What you have to do: Below is a listing; repeat exactly the lines from the one containing "También puede interesarte..." to the one containing "NEVADA: RESTAURANTES Y", both included.

*** The records Section Begins ***

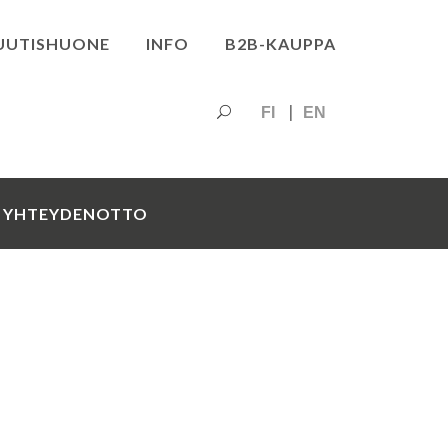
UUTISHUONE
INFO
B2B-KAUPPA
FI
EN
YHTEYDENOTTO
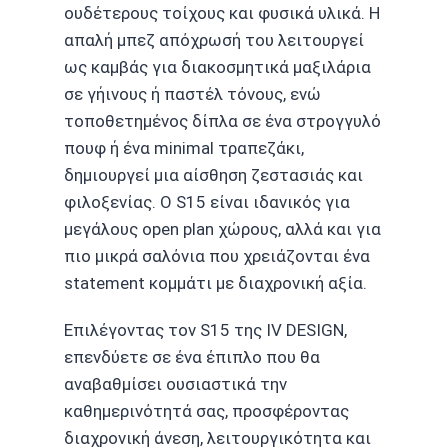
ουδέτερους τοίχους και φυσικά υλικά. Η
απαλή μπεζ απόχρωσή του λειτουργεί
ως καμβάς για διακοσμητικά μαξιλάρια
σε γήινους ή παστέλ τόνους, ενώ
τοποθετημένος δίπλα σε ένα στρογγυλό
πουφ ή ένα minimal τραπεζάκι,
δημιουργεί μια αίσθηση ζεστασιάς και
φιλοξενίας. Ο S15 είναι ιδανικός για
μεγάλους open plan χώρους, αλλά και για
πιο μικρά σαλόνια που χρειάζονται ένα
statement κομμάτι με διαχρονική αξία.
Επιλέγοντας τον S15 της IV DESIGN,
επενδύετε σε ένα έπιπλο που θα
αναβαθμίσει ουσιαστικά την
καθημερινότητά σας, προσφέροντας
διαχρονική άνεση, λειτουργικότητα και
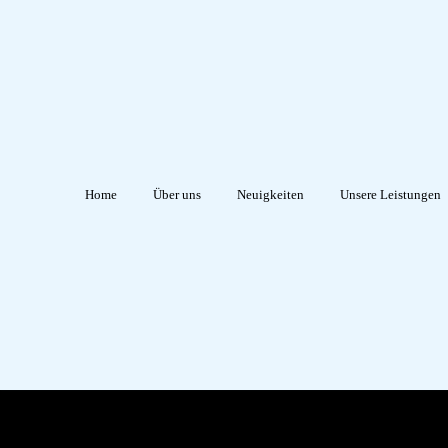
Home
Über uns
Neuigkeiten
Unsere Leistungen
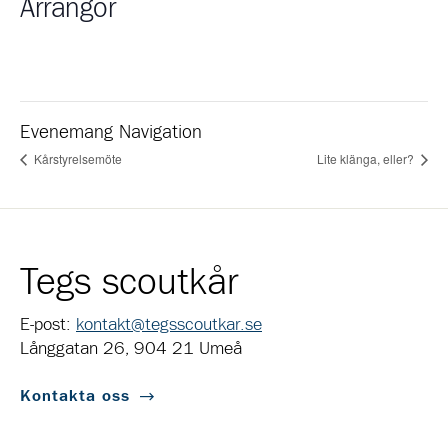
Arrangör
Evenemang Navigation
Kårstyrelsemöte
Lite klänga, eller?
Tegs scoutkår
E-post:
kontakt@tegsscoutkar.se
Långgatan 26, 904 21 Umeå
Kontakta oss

*** The records Section Ends ***
*** The records Section Begins ***

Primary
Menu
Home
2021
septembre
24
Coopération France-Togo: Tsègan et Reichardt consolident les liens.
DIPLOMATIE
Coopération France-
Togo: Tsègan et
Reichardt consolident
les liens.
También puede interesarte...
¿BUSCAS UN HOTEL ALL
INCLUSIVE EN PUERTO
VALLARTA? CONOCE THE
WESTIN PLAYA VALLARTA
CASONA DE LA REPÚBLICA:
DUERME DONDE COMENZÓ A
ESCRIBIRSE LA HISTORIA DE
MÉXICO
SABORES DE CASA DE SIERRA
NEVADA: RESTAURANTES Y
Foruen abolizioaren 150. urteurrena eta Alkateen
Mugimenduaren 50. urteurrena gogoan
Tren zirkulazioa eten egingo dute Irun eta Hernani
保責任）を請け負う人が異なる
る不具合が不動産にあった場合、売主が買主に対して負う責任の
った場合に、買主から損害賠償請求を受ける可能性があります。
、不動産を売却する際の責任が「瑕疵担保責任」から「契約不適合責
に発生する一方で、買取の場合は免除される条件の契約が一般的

*** The records Section Ends ***

Expected answer:
También puede interesarte...
¿BUSCAS UN HOTEL ALL
INCLUSIVE EN PUERTO
VALLARTA? CONOCE THE
WESTIN PLAYA VALLARTA
CASONA DE LA REPÚBLICA:
DUERME DONDE COMENZÓ A
ESCRIBIRSE LA HISTORIA DE
MÉXICO
SABORES DE CASA DE SIERRA
NEVADA: RESTAURANTES Y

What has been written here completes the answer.